A loan move to League One Tranmere Rovers followed the next season where Marvin again excelled. When I ask him which league was tougher, the Ryman Premier or League One he again laughs before going quiet in thought, highlighting just how competitive the Non-league game is. He finally, almost apologetically, admits that League One is tougher but only because ‘the expectation levels were higher.’ Even against the defenders which were ‘constantly trying to kick me,’ Marvin’s particular set of skills were beginning to shine through. His lightning pace, sharp eye for goal and exceptional agility were beginning to make the headlines and resulted in a sensational start to the 2010-2011 season back at Watford. Five goals in the first eight games of the season sent Marvin’s stock soaring and immediately put him on the English football radar. “It was an unbelievable start to the season and more than I possibly could have hoped for. Malky Mackay (The Watford manager) handed me a start in the first game of the season and luckily I was in the right place at the right time to grab a couple of goals.” Yet more modesty from the man who thought his football dream was over after being released by Fulham at 16. The reality was, Marvin was setting the Championship alight. When you look at Marvin’s build, it is easy to understand why he is one of the most feared strikers outside of the Premier League. Six foot tall and with a muscular physique far beyond his years, his explosive quadriceps’s are built like tree trunks. His excellent form continued for the next 12 months resulting in the dream move in January 2012. Premier League outfit Bolton Wanderers had seen enough potential in the then 20 year old Marvin to splash out £3.5 million on him. At the mention of this move, his face immediately lights up. “It was a dream come true. To play in the Premier League is something you can only dream of as a kid and for it to happen so soon was crazy. Watford had been fantastic for me but I couldn’t turn down the chance to play in the biggest League in the world.”

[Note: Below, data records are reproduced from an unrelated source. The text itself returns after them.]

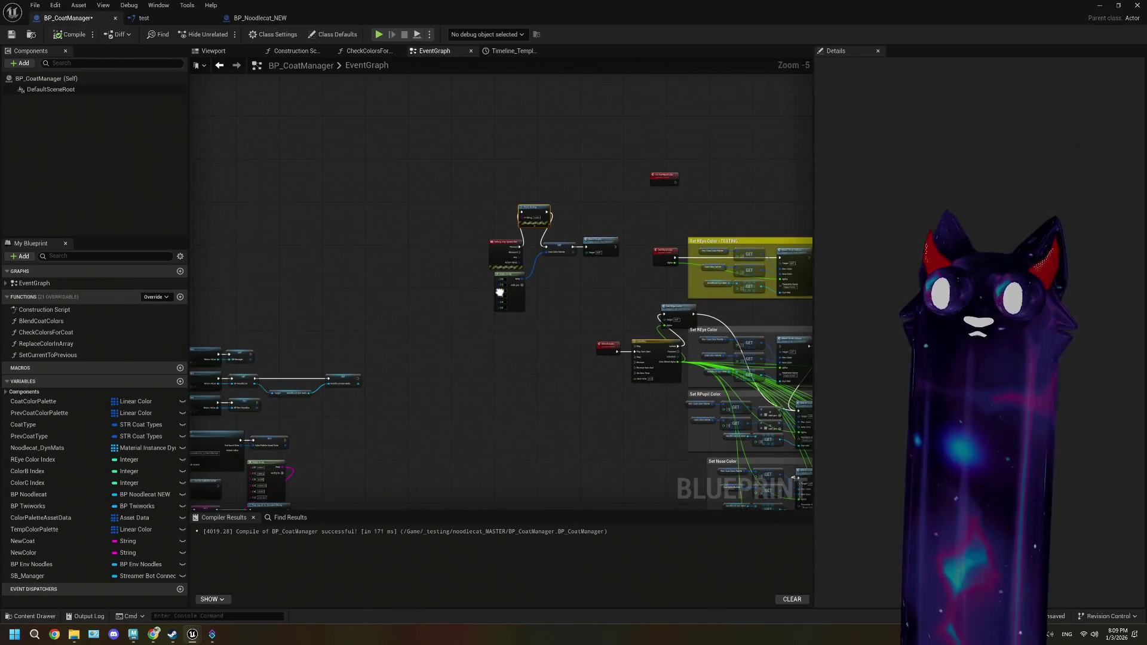
pyautogui.scroll(2, 430, 311)
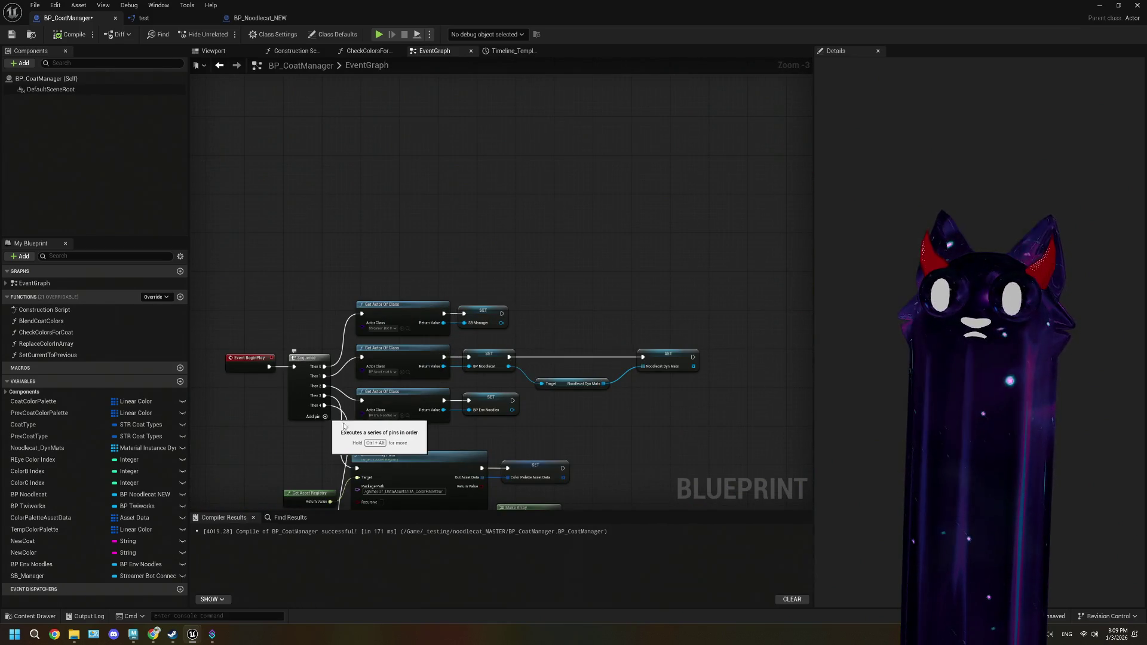
pyautogui.moveTo(344, 425)
pyautogui.mouseDown()
pyautogui.moveTo(391, 338)
pyautogui.moveTo(405, 371)
pyautogui.moveTo(304, 116)
pyautogui.mouseUp()
pyautogui.click(369, 367)
pyautogui.click(384, 150)
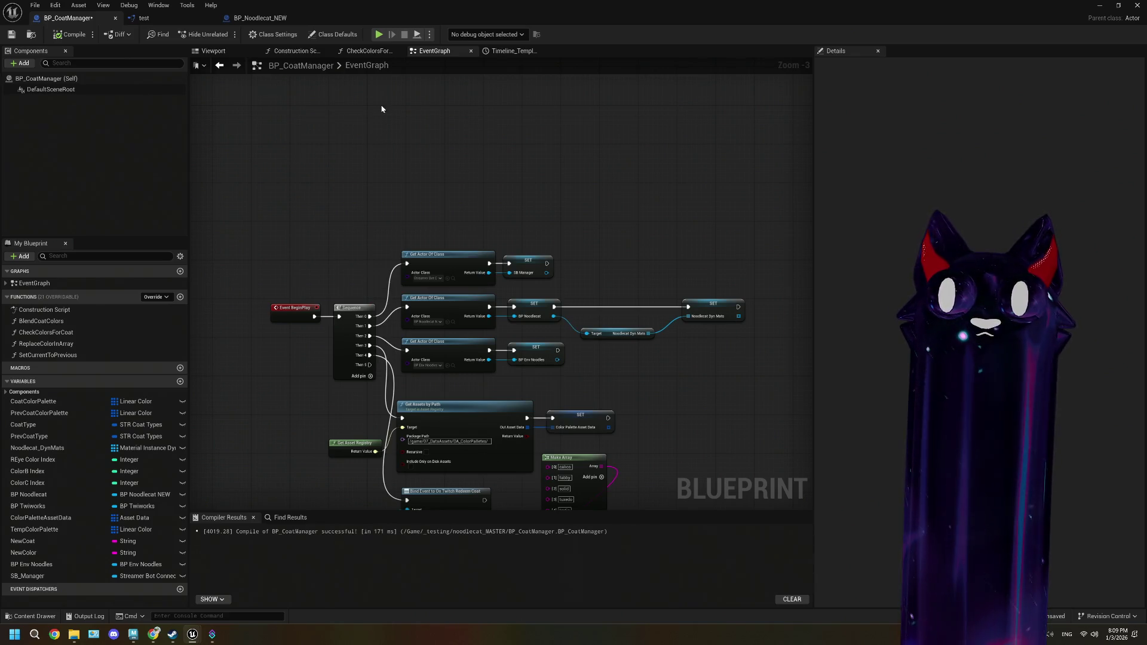
pyautogui.moveTo(371, 365)
pyautogui.mouseDown()
pyautogui.moveTo(427, 114)
pyautogui.moveTo(543, 220)
pyautogui.moveTo(565, 274)
pyautogui.moveTo(455, 369)
pyautogui.mouseUp()
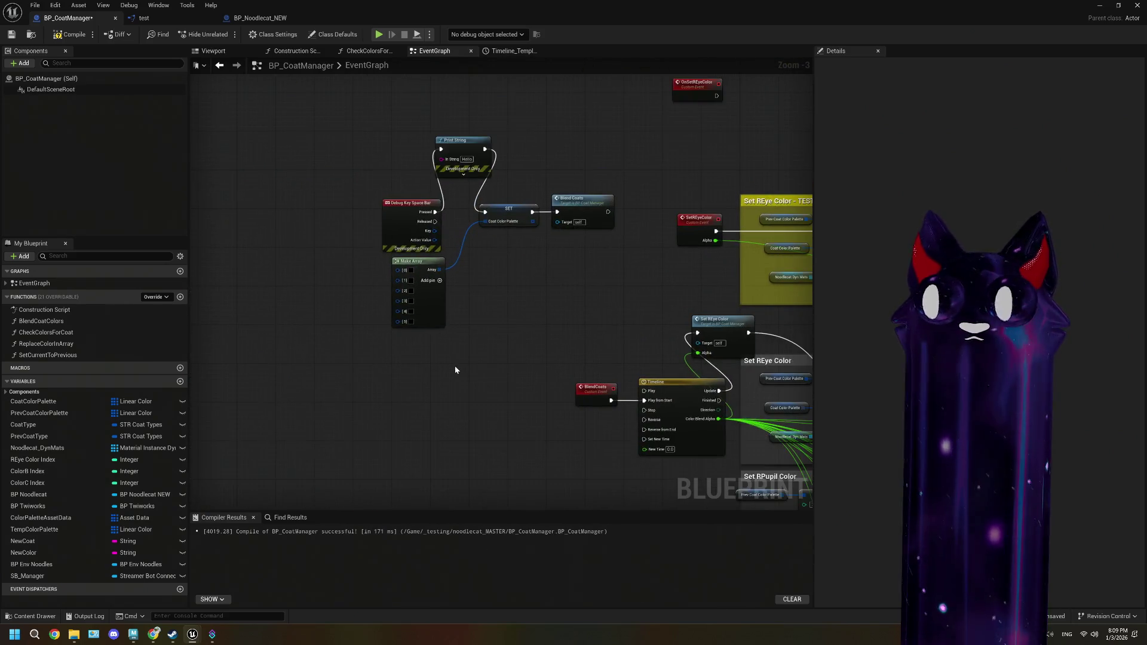
pyautogui.click(62, 34)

So, from Watford via spells at Wealdstone and Tranmere, the boy had become a man and Marvin had arrived at the top of the game. Further recognition came his way when he was selected to represent team GB at the 2012 Olympics. Coincidently, the team GB football manager, Stuart Pearce, had also started his career at Wealdstone some 30 years previous. I asked Marvin whether Pearce had said anything to him about their bizarre connection. Marvin replied with a chuckle: “He told me that all the best characters come out of the Non-league game.” In Marvin, we may well have another one.